Wednesday, January 17, 2007

Inventory

My new favorite tea is Earl Gray. I can't stop drinking it.
The good thing about the dentist is when the dental assistant is nice and says you have white teeth and no cavities. And you get to bring home a new toothbrush.

I started to clean out my closet today. Literally. I am getting rid of all of my high school work. I shouldn't have kept it but I did because I am a pack rat. Also in the closet is my elementary school work. I think I may get rid of that as well but I will consult with my parents first.
I just have way too much junk. I keep every little piece of paper that has a 'line' one it. By line I mean something poetic I thought of but didn't use in a piece of writing. I also have all sorts of drafts and such, scribbled. And several computer word documents full of 'lines' and drafts. It's just overwhelming.
And that's just the words. I have things.

I have a box of knick knacks. Little toys from Ruckers... weird things I found on the street etc.
And in my art room I have 4 drawers of fabric, one of magazines/art school catalogues, and a few of art supplies.
I have a closet full of art. All of my high school projects, plus tons of crappy unfinished stuff that I think I might use some day, tons of crappy finished stuff, some good stuff. Also in that closet I have a broken t.v.
In my other closet I have stuffed animals and beanie babies, and all of my books from my childhood. Both of these closets also have pants in them. Probably... 13 pairs of pants.

I don't know what to think about this stuff. I guess a lot of it is normal. Closets need to be used for something. Maybe I keep all of these things because I can. I have two closets- 3 counting the one in my brother's old room (now my art room). I want to pack it up and throw it in the garage, where one day it will get water damage and I will be sad but not really because I didn't need it anyways. But I don't have a garage.

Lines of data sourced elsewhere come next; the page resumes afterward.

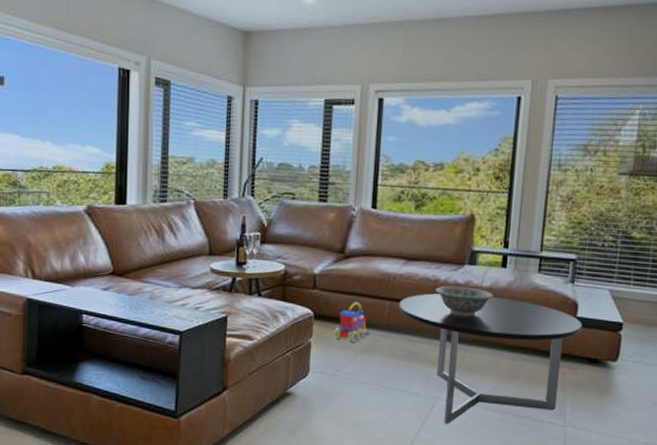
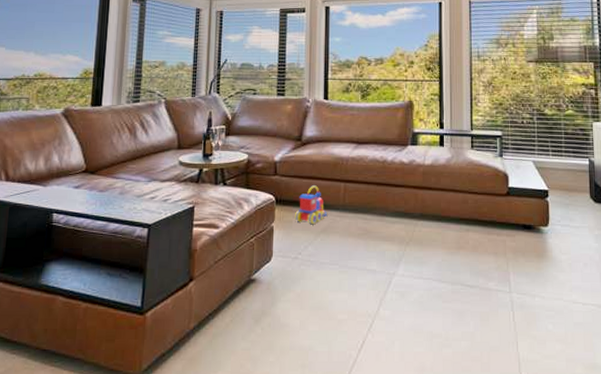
coffee table: present [399,293,583,424] -> none [352,173,514,300]
decorative bowl: present [435,286,494,317] -> none [384,165,435,193]

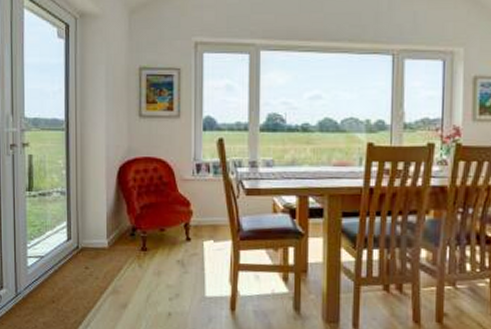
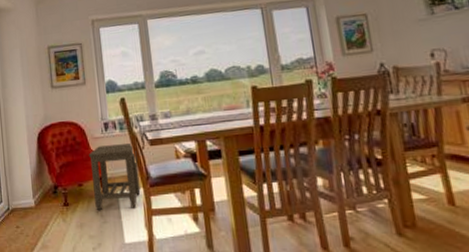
side table: none [174,189,230,261] -> present [88,143,141,210]

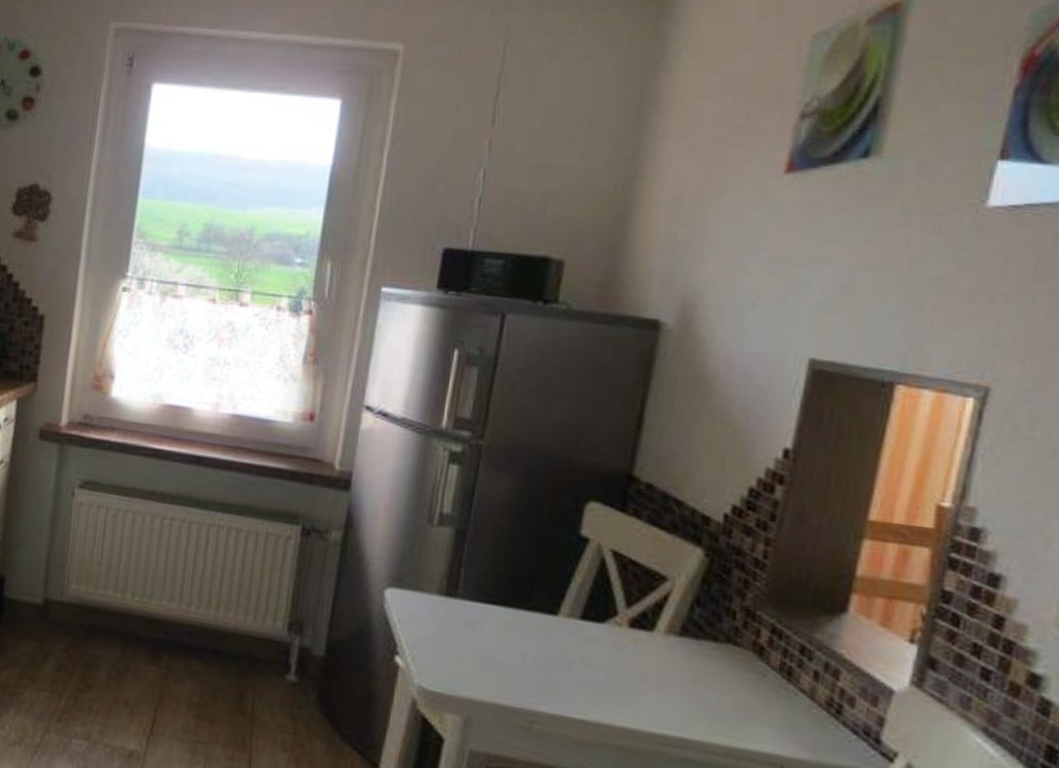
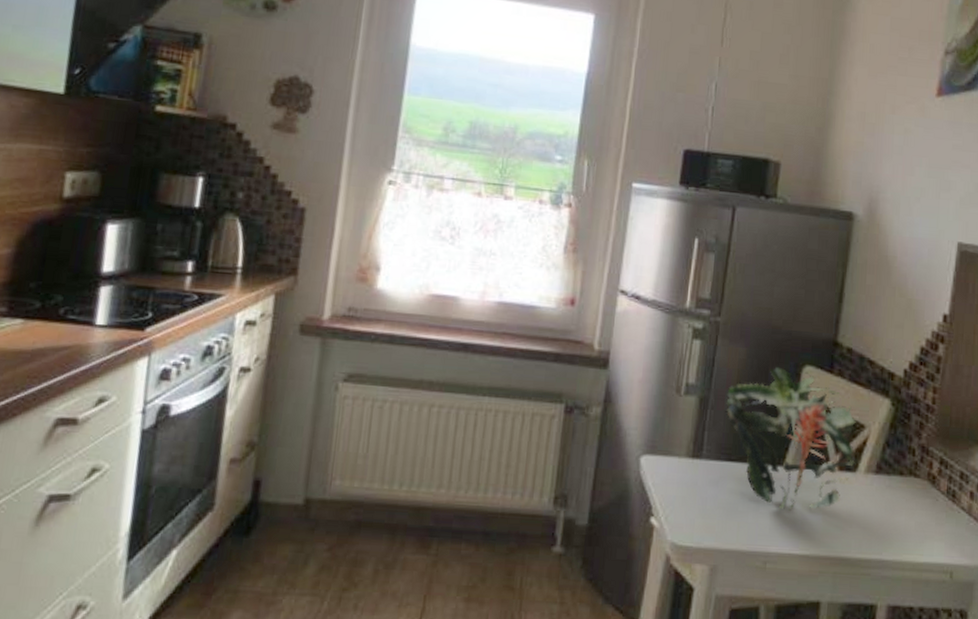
cut plant: none [485,500,655,669] -> present [724,366,856,511]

I just think about the day I move out and wondering how much of this stuff I will take with me. How much I will actually spatially have room for? How much of it can I justify needing to bring with me?
I could never be a minimalist but I want to cut down on my possessions. It's hard to know where to start. I resent people that care too much for material goods, but how hypocritical is that of me? I know I care, but do I care too much? What does it mean that I'm unable to let go?

-RJZ

1 comment:

Anonymous said...

Its like we're being the same person this week. I just wrote down an approximate inventory of stuff I have and about how I have to throw it all out. I do think I have the potential to be a minimalist though. I'm going to bed now...I've spent the day freaking out about how I probably won't get into Nutrition. Bah. I'll see you in the morning! I hope I didn't just jinx myself.